### Work instructions
Rewrite the material from its first line through the line containing "production de masse", replacing "Japon" with "Japan" and leaving everything else unchanged.

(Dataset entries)
----------
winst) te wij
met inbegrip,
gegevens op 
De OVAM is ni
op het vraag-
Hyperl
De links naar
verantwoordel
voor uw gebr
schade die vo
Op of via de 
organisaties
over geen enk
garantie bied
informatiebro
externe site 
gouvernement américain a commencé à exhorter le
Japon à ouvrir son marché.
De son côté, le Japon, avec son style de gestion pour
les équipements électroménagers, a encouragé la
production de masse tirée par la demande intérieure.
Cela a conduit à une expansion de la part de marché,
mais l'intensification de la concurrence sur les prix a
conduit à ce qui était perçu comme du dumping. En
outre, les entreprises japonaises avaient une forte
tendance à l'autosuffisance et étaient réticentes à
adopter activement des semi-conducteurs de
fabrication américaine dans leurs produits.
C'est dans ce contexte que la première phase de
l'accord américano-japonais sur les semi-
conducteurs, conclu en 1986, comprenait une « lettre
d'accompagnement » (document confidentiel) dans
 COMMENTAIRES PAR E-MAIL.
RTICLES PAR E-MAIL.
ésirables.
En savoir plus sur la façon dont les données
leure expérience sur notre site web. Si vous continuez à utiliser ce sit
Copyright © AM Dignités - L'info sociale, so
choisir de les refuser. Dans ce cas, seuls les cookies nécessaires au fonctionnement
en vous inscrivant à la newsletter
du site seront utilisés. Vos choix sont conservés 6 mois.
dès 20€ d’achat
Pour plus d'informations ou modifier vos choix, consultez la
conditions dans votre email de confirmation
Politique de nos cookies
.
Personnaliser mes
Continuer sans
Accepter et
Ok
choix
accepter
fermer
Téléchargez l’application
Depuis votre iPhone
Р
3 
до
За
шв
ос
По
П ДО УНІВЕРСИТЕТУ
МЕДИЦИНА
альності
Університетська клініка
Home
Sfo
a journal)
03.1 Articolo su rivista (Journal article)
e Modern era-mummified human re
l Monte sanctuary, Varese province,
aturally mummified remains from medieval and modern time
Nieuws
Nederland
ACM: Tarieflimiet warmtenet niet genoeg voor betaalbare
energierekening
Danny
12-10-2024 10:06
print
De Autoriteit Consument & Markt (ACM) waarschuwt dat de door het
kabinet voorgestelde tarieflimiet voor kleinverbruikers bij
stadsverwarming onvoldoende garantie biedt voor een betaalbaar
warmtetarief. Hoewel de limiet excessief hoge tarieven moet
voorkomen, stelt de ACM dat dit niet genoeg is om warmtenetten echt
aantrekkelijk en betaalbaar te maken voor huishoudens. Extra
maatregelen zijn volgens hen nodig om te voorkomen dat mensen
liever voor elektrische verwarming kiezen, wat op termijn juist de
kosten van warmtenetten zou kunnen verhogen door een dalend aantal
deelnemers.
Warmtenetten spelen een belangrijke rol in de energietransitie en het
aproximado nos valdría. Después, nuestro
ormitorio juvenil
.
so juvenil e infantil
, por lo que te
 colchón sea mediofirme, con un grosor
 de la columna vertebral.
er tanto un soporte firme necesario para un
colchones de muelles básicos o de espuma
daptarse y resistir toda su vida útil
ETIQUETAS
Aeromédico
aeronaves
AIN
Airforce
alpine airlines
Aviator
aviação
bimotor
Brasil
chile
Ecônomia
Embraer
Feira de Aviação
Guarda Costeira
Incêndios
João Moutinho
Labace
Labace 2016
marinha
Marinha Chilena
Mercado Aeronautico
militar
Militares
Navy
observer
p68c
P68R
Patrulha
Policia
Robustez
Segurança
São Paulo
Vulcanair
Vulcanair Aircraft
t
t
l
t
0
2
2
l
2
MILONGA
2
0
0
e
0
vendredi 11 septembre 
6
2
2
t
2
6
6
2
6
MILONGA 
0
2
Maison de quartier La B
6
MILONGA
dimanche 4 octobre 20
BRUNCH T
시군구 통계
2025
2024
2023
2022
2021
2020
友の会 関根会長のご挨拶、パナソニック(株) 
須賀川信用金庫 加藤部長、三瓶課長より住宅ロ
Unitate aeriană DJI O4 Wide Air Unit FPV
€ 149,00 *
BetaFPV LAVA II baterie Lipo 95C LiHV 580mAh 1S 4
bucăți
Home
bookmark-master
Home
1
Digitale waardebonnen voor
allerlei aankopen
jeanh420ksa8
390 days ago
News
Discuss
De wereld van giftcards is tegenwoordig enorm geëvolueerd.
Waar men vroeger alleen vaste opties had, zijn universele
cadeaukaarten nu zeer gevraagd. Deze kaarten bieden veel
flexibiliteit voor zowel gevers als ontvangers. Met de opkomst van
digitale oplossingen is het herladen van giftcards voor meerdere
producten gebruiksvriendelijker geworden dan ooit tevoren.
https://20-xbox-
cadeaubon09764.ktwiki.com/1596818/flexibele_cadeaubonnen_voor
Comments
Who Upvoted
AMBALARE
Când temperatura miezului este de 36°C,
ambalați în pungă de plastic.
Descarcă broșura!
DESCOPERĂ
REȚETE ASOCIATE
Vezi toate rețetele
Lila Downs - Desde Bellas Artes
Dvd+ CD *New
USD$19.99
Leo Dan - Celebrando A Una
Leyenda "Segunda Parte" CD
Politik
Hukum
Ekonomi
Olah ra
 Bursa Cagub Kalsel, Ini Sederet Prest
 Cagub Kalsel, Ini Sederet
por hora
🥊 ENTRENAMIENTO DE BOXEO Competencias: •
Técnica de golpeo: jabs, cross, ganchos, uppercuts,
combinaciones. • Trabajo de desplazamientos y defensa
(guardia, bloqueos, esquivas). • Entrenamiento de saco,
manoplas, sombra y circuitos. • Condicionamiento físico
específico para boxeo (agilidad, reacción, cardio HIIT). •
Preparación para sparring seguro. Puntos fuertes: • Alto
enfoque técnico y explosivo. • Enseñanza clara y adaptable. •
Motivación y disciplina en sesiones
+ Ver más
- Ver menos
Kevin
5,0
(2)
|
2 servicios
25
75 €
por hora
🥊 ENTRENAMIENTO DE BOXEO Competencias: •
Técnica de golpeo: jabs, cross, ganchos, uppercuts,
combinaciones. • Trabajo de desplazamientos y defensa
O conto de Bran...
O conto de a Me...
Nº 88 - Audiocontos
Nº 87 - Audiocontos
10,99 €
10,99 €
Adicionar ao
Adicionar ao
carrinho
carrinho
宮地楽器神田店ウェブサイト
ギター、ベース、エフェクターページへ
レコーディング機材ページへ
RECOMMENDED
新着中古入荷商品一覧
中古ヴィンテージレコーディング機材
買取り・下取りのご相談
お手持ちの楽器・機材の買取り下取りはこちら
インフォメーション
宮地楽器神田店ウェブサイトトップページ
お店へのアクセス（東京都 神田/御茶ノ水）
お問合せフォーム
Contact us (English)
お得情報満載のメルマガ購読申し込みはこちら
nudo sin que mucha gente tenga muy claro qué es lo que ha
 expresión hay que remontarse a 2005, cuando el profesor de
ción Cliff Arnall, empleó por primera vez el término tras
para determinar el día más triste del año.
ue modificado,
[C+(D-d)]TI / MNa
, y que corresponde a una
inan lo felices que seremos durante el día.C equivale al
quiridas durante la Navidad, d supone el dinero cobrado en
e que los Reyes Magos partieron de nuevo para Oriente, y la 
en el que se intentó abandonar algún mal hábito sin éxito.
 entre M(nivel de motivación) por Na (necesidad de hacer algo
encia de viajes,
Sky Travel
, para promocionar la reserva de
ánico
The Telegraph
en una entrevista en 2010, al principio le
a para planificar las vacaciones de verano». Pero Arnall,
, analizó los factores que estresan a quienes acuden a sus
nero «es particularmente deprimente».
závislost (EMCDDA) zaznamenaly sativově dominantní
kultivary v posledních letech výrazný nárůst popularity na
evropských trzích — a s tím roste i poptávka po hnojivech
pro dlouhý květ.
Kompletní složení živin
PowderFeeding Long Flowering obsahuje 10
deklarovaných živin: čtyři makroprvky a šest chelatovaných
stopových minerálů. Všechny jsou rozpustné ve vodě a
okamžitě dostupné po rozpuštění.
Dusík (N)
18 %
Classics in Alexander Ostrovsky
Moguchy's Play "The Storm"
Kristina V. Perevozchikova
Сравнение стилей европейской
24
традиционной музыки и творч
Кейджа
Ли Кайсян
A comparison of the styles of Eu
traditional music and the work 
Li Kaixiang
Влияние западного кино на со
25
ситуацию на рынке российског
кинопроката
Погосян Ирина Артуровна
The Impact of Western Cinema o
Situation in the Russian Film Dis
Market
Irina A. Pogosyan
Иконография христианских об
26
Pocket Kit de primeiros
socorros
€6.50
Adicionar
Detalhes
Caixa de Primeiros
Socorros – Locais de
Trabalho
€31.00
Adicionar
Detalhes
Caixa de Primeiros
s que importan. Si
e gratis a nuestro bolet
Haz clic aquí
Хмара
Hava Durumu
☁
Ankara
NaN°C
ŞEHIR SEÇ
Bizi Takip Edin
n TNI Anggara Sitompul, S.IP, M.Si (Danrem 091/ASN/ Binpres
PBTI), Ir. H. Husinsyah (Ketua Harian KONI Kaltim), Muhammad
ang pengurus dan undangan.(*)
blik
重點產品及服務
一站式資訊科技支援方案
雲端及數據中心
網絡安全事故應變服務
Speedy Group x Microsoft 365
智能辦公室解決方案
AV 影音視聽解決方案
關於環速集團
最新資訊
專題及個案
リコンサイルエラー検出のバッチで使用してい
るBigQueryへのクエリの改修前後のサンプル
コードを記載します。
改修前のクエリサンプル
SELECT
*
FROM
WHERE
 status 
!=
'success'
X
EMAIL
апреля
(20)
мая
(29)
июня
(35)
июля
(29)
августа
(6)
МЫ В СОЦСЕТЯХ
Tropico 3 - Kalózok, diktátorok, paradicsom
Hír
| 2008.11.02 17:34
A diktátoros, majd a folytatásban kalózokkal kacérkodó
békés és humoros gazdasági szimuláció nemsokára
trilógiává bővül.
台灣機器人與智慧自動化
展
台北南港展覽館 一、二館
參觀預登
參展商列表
----------
### Completed task
winst) te wij
met inbegrip,
gegevens op 
De OVAM is ni
op het vraag-
Hyperl
De links naar
verantwoordel
voor uw gebr
schade die vo
Op of via de 
organisaties
over geen enk
garantie bied
informatiebro
externe site 
gouvernement américain a commencé à exhorter le
Japan à ouvrir son marché.
De son côté, le Japan, avec son style de gestion pour
les équipements électroménagers, a encouragé la
production de masse tirée par la demande intérieure.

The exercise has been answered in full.